TPP took a couple of visiting colleagues to lunch at a local cafe. The food is quite good and a case of their pastries sits right next to the cashier to tempt you severely. Sitting on top was a lovely 3-layered yellow cake - a paw-paw cake made by a local baker; it was wonderful. As best TPP can tell it was a yellow cake with yellow cream cheese paw-paw frosting. Paw-paws and virtually all its tropical relatives that have fleshy fruits have a somewhat similar after taste, very distinctive, sort of kerosene-like, but not so strong as to be offensive to most people. Not too many people seek and use paw-paws as a result, but the fruits are nearly ripe here in the upper midwest which is about as far north as this "tropical plant family" gets. Flowers have several pistils and one or more fruitlets can result. The skin is rather leathery and inedible. A banana like flesh surrounds several smooth dark seeds (not unlike banana seeds if you have ever eaten non-sterile banana). Fruits of the genus Annona: custard apples, soursops, sweetsops, cherimoya, are similar, although constructed of many pistils, many fruitlets fused into a single multiple fruit. These all have a hint of the same chemical. Maybe the odor includes amyl acetate or some similar ester; organic chemistry was not TPP's best subject. Grows in woodland under story and is food plant of larvae of zebra swallowtail butterflies. These are the type of flowers TPP studies in the tropics where the family is common.

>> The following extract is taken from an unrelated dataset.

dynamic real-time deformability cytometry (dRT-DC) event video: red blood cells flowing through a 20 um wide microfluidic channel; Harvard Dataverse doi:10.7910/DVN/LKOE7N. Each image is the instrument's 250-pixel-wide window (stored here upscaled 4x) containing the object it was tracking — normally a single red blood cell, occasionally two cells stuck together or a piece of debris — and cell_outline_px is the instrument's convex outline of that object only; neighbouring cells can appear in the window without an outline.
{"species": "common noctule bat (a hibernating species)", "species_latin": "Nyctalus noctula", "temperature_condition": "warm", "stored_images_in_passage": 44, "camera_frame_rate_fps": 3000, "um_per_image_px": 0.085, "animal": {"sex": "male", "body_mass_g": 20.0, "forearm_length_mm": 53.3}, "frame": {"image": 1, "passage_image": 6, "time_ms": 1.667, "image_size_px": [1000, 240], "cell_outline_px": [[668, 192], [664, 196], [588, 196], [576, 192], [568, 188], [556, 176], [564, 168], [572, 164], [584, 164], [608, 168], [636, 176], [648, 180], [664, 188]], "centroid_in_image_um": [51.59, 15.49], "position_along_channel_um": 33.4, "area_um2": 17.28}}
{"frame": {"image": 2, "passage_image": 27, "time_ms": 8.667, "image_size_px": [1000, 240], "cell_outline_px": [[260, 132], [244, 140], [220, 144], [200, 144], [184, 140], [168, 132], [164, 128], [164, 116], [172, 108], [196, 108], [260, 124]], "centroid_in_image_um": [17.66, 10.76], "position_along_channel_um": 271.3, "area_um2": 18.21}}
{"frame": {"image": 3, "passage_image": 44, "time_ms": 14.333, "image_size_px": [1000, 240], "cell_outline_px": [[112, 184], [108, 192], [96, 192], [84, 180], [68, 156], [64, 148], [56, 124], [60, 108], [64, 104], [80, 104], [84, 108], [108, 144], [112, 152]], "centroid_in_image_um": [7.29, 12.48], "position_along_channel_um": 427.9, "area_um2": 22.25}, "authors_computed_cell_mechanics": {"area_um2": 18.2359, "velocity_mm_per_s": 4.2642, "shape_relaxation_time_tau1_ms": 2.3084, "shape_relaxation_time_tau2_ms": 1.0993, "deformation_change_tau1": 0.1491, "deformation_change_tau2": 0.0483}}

This squash vine is clamoring through a hosta bed next to the patio. No one planted any squashes any where near here, but the tree rats must have missed one of the seeds provided as winter fodder. Hostas have nice leaves, but these are long done flowering, so each morning the new squash flowers are quite cheerful. They open with the dawn and by midday they are wilted. Squashes are monoecious (one-house) plants meaning that they have separate flowers for producing pollen and for producing fruit and seed. This is a pollen flower and the anthers are fused into a central column where the pollen is presented as a pollinator reward. Oh, wait, that's a floral visitor, a potenial pollinator, emerging with a considerable dusting of pollen having pretty well cleaned this flower out. The stigma of fruiting flowers is quite similar but offers no reward, a case of deception. The flowers, both kinds, are edible and can be used in cooking, usually in the bud stage. Best squash dish TPP ever had was a squash blossom souffle in Italy.